Which lines in the rows below contain the word "this"? Identify each one and copy it out in full.

Short-answer chart tasks
====

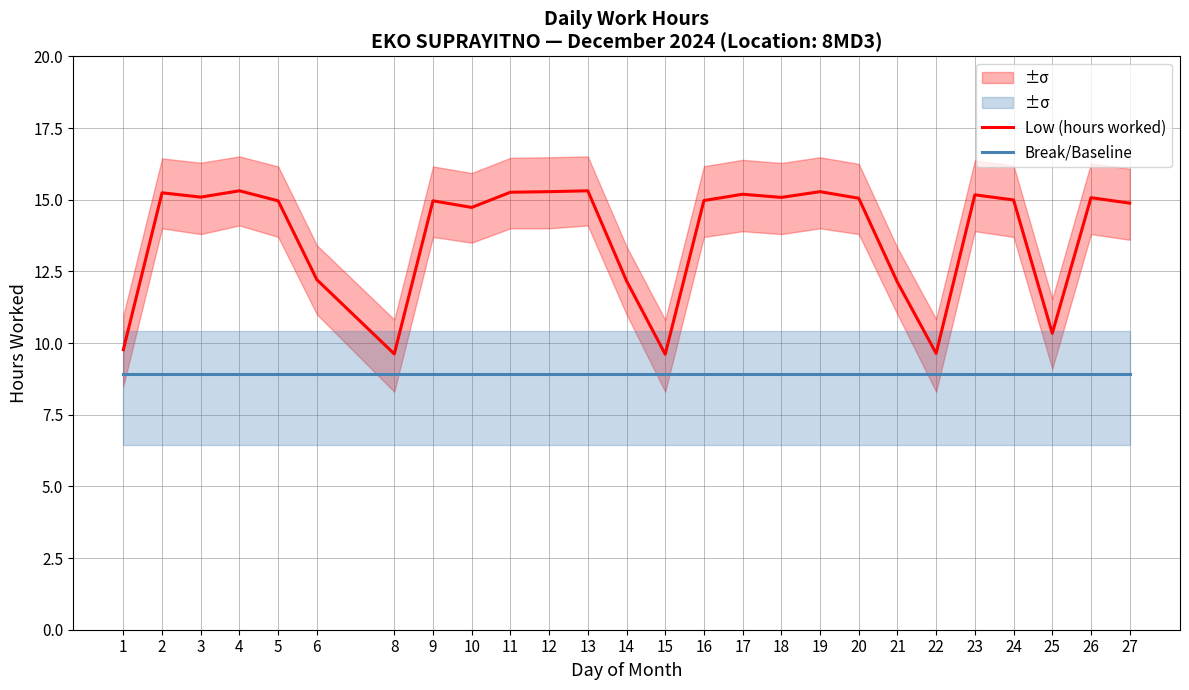

Count the number of data series in this chart.

2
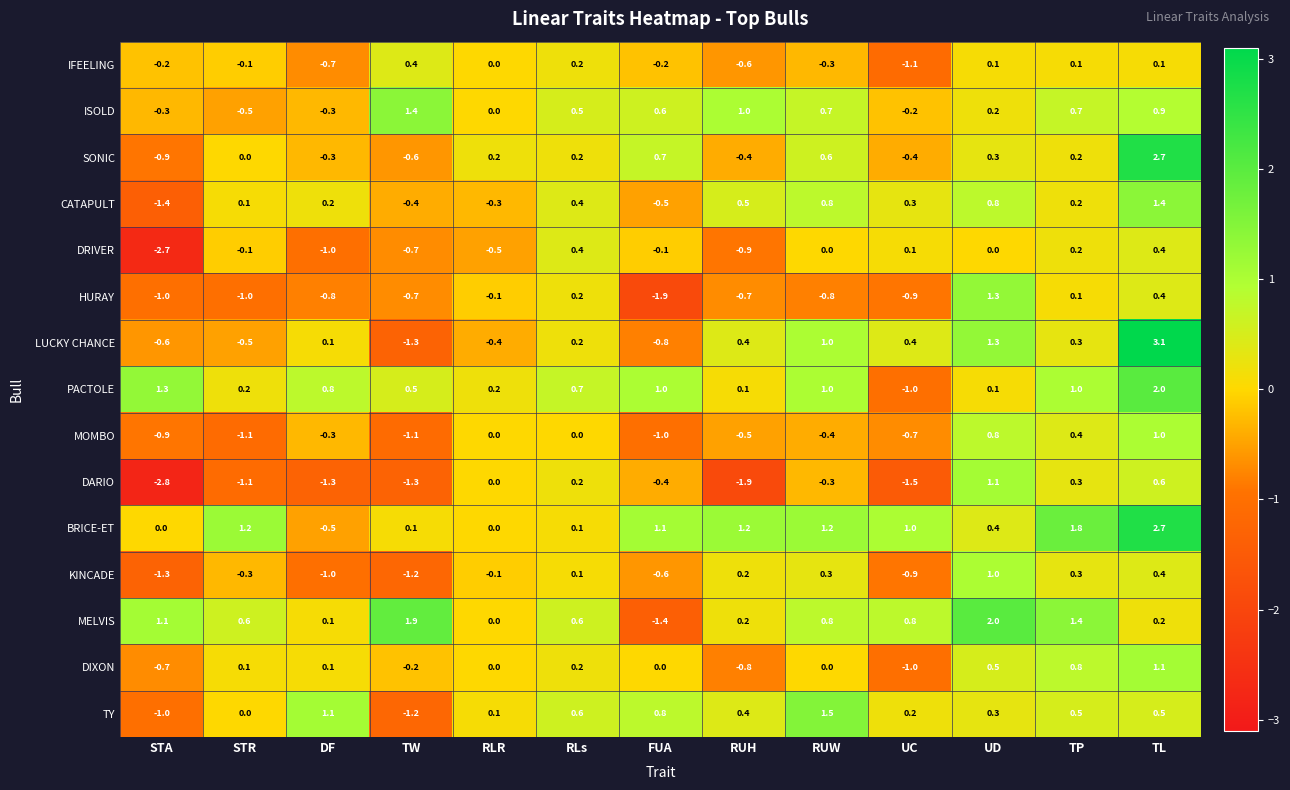

Is it true that DRIVER equals 0.0 at RUW?

True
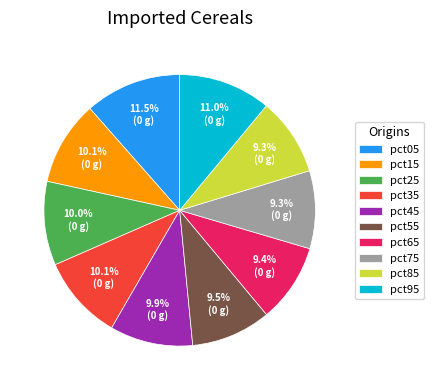

Does pct65 represent more than half of the total?

No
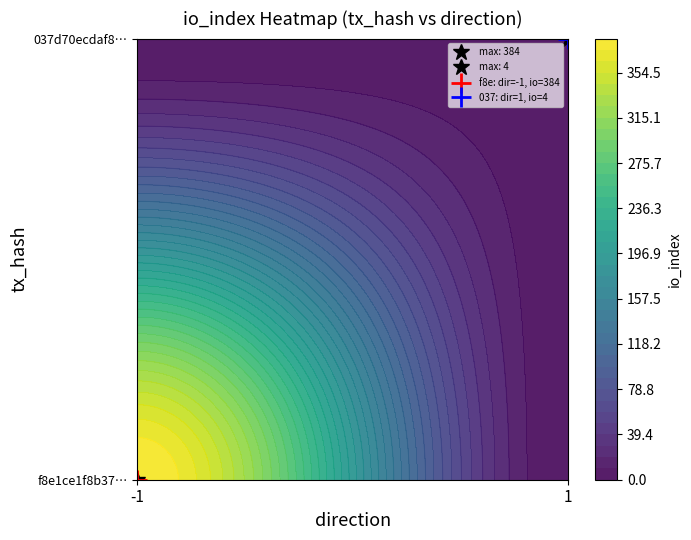

What is the spread (max minus min) of values at io_index?

380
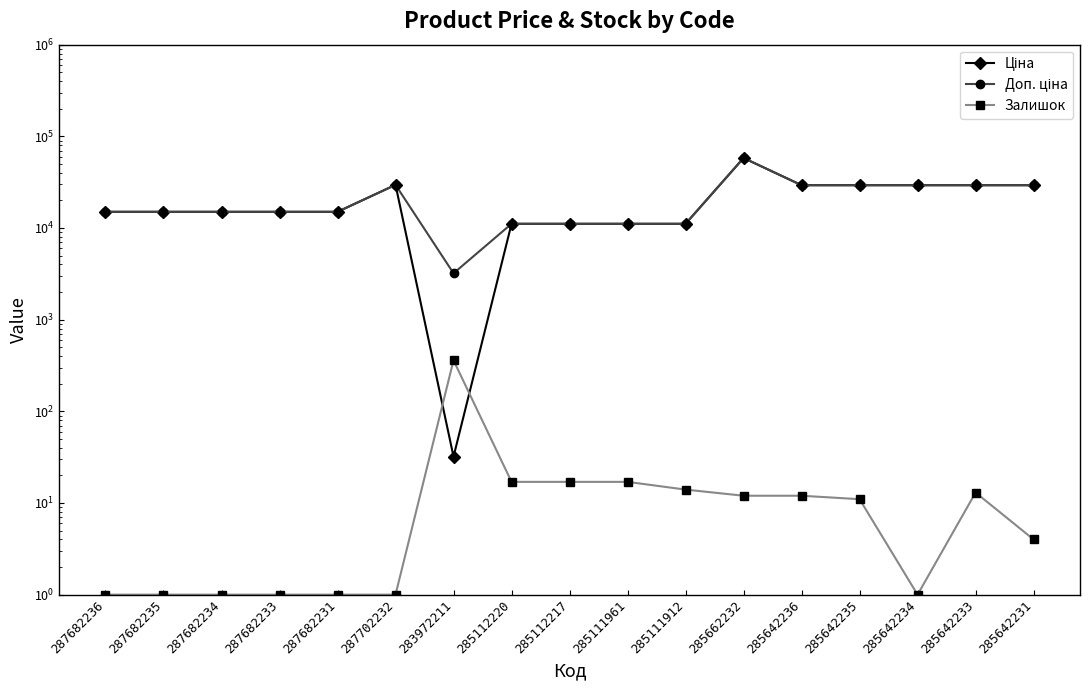

Is this an area chart (filled region under the line)?

No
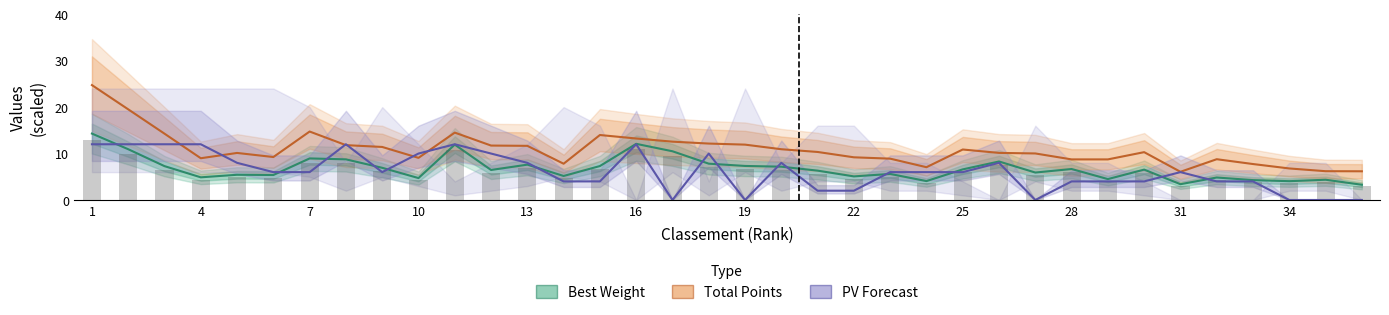

Is it true that PV Manche 2 (×2) equals 2.8 at 7?

False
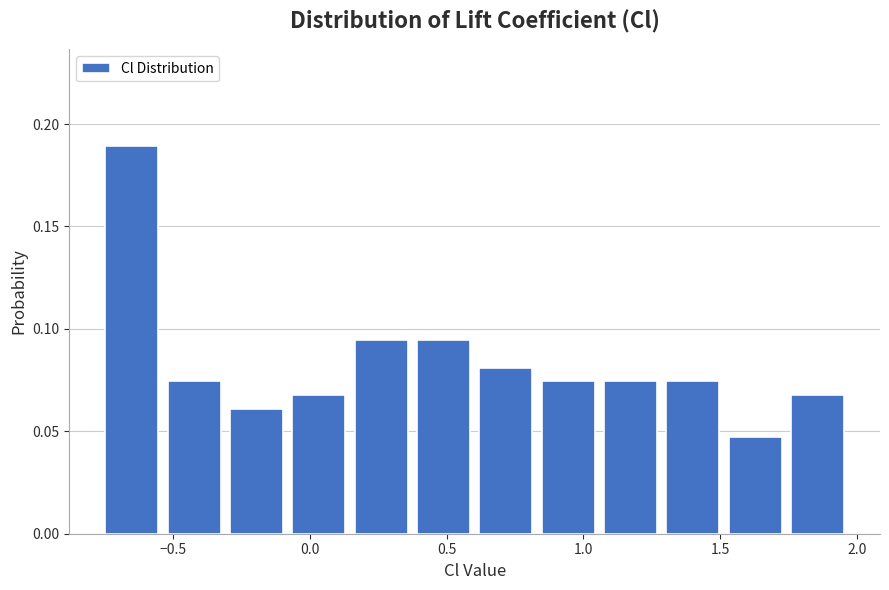

Reading left to right, list every bar in this chart as the range it spans on the x-axis followed by its height. Neither the bar edges nor the heights are printed on the chart, so give them approximately, as read against the axes.

-0.75 to -0.55: 0.190
-0.55 to -0.30: 0.075
-0.30 to -0.10: 0.060
-0.10 to 0.15: 0.070
0.15 to 0.35: 0.095
0.35 to 0.60: 0.095
0.60 to 0.85: 0.080
0.85 to 1.05: 0.075
1.05 to 1.30: 0.075
1.30 to 1.50: 0.075
1.50 to 1.75: 0.045
1.75 to 1.95: 0.070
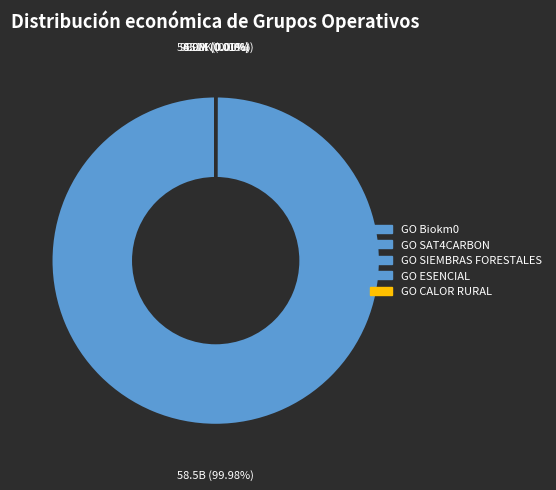

What percentage is the GO SAT4CARBON slice, to the nearest percent?

100%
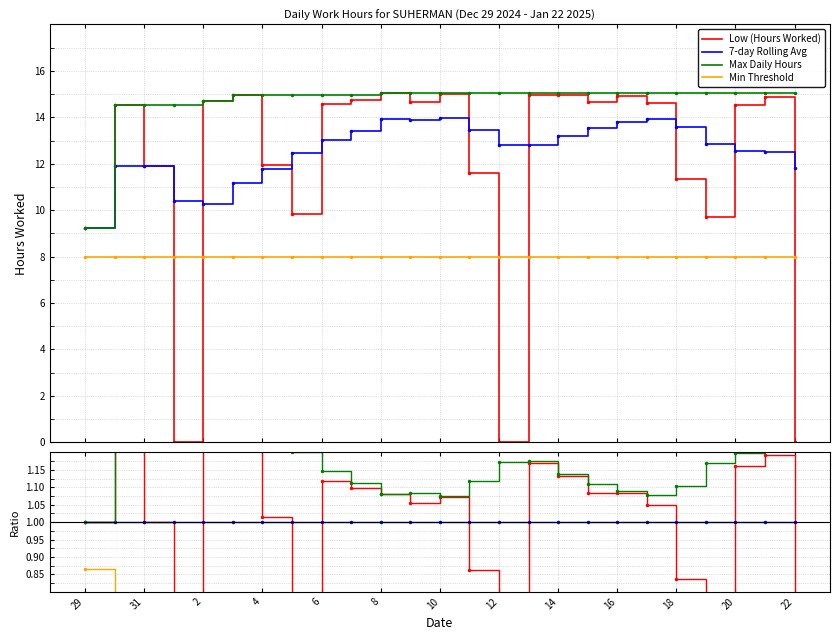

The Low (Hours Worked) series shows 2.3 at 8. True or false?

False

====

# Response box
Count the number of data series in this chart.
Is this an area chart (filled region under the line)?
Reading left to right, list every bar in this chart as the range it spans on the x-axis followed by its height. Neither the bar edges nor the heights are printed on the chart, so give them approximately, as read against the axes.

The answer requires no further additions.